In the UC Office of the President investments subcommittee meeting held March 13, UC Chief Investment Officer Jagdeep Singh Bachher declared that of the three percent of UC stakes in fossil fuels, $500 million, would be reallocated away from nonrenewable energy sources. The decision was credited to fiscal reasons in conjunction with ongoing efforts made by the Fossil Free UC campaign but included no timeframe of implementation.
Investments from UCOP serve to support UC faculty pensions, retirement funds, endowments, and cash assets. Bachner reported that in addition to redirecting the $500 million, no future investments would be placed in stocks, assets, or equity funds tied to fossil fuels.
“[The UC administration] is not making any new investments in oil and gas assets,” Bachher said at the March UC Board of Regents meeting. “In addition, based on market risk, the UC system plans to reduce certain oil and gas holdings over the long-term while investing in [alternative] assets.”
Throughout the meeting, however, Bachner made no mention of a “divestment,” indicating no confirmation of fully retracting UC investments fossil fuels, a major concern voiced by the Fossil Free University of California movement.
The FFUC campaign, a student-led organization across all 10 UC campuses going on for more than seven years, advocates for UC system funds to be directed at more alternate energy sources, and be completely diverted from carbon-polluting companies.
Its “stop, drop, and roll” policy engages institutions to halt investments in the fossil fuel industry, drop remaining investments over a five-year period and roll out a reinvestment strategy that distinguishes its carbon footprint. While invigorated with the recent UCOP announcement, the organization understands that it cannot afford to lose momentum if further advances are to be made.
Kathryn Link-Oberstar, a John Muir College junior who is the director of Corporate Responsibility at the Student Sustainability Center and spearheaded the FFUC campaign on campus, explained the challenges of raising awareness toward the issue and how it affects students on a more direct level.

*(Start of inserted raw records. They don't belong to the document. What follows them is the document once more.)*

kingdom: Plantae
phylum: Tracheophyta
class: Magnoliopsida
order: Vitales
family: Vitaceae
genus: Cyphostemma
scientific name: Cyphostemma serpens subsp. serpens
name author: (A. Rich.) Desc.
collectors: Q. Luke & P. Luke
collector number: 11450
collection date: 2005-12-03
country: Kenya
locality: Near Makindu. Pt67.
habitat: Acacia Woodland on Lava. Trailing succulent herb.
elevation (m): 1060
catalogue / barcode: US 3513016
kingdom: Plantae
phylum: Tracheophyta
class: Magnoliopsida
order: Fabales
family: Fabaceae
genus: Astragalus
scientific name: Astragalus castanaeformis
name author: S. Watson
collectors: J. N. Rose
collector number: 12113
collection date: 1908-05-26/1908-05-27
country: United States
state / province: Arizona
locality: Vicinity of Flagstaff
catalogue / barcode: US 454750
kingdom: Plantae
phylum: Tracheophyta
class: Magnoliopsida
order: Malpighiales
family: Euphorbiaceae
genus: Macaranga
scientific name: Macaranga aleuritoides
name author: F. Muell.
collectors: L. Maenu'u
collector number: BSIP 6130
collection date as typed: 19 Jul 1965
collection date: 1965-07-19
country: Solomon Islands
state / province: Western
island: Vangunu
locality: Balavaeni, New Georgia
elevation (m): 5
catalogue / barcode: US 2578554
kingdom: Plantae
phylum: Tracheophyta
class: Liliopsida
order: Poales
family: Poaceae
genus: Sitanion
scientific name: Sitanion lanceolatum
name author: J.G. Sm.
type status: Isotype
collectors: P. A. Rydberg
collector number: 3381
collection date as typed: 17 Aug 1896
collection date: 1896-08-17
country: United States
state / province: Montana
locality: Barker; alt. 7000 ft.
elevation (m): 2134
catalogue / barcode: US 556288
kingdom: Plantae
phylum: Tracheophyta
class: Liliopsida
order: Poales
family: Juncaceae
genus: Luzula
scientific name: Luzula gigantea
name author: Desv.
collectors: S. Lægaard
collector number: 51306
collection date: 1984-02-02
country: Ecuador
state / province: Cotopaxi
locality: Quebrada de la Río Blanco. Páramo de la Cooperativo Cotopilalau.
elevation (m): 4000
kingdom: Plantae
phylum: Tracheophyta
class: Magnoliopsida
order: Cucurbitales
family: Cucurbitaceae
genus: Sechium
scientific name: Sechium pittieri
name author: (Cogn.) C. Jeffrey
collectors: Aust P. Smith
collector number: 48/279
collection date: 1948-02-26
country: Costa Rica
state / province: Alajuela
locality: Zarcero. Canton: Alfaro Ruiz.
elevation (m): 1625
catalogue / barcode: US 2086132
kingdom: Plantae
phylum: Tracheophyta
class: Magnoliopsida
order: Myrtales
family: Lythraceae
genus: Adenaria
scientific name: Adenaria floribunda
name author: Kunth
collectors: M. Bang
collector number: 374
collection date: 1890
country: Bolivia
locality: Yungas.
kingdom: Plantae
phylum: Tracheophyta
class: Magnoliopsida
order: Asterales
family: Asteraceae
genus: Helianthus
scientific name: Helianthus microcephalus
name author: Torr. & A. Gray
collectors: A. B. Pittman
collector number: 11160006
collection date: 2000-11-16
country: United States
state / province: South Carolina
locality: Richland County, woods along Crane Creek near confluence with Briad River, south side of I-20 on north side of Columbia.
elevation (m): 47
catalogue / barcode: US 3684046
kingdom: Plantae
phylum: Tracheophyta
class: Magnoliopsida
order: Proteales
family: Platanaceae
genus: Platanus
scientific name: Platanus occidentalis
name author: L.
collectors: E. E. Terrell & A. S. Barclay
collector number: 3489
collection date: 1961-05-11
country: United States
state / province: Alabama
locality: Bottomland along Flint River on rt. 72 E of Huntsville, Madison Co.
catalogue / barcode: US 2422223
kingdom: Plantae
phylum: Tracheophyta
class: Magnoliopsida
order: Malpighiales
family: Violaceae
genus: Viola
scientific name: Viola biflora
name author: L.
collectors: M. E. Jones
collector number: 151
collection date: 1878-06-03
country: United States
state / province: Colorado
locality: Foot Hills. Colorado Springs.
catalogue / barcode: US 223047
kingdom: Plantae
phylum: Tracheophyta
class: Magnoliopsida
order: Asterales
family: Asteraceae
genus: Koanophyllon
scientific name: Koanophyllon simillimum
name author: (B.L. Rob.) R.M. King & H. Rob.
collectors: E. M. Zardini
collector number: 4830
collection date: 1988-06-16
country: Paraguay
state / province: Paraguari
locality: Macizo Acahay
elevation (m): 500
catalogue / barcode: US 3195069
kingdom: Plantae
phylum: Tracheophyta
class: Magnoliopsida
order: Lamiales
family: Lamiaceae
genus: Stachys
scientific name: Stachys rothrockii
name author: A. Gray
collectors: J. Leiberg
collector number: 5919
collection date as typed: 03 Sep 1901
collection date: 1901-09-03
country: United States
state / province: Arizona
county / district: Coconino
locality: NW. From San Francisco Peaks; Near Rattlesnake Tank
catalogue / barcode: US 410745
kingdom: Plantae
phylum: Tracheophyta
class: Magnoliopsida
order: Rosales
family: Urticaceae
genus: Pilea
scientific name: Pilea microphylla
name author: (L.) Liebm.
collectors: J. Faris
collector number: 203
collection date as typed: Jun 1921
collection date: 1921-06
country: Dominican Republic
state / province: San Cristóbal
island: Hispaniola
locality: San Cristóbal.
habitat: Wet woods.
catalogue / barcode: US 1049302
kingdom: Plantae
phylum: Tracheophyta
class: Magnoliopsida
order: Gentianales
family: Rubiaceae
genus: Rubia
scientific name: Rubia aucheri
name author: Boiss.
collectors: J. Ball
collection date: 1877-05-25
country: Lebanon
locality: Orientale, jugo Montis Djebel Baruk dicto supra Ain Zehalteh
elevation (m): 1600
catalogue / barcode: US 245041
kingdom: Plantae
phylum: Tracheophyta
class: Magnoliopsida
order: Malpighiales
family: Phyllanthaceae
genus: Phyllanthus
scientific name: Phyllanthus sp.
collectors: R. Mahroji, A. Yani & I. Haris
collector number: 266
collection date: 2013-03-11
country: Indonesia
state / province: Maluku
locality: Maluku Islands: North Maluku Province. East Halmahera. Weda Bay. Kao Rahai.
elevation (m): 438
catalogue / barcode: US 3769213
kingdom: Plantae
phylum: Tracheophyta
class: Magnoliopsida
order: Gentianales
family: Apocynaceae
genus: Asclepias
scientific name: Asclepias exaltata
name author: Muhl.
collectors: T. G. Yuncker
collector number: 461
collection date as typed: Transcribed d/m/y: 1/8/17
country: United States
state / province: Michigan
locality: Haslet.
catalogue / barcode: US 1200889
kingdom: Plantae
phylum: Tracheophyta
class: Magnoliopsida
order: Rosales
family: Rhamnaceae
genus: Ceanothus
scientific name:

“It’s not as intuitive to people,” she said to the UCSD Guardian. “One, what it means; two, why they should care; three, what they can do about it. Divestment is something more abstract and a lot harder for students to grasp how [it’s] something that impacts their lives. This is a movement of students who recognize that their university should not be invested in these unethical practices, and [they] demand accountability for that.”
Link-Oberstar emphasized the discrepancy between UC San Diego’s leading research targeting fossil fuels in contrast with its continued allocation of funds to this respect:
“Especially at [UCSD], something that we’ve been pushing really diligently — a lot of the forefront of the research on climate change has been coming out of [UCSD] and the Scripps Institute,” she reported. “So it’s very hypocritical of [UCSD] to put [its] money into fossil fuel companies when some of the most prominent researchers in the field of climate science are saying we need to stop extracting fossil fuels from the ground.”
As leader of the UCSD Fossil Fuel Divestment campaign, Link-Oberstar is currently working on obtaining at least 50 student letters by this coming Friday and more next week to send to Bachner. These letters will explain the importance of shifting toward clean energy and demand a clear timeline for how this will be set forth.
The letters to Bachner will be sent over the next few weeks, and thus far, they specifically come from other environmental groups on campus. In the coming weeks, SSC will call for students across campus to mobilize to have fossil fuel divestment placed on the agenda for the upcoming Regents meeting happening in May.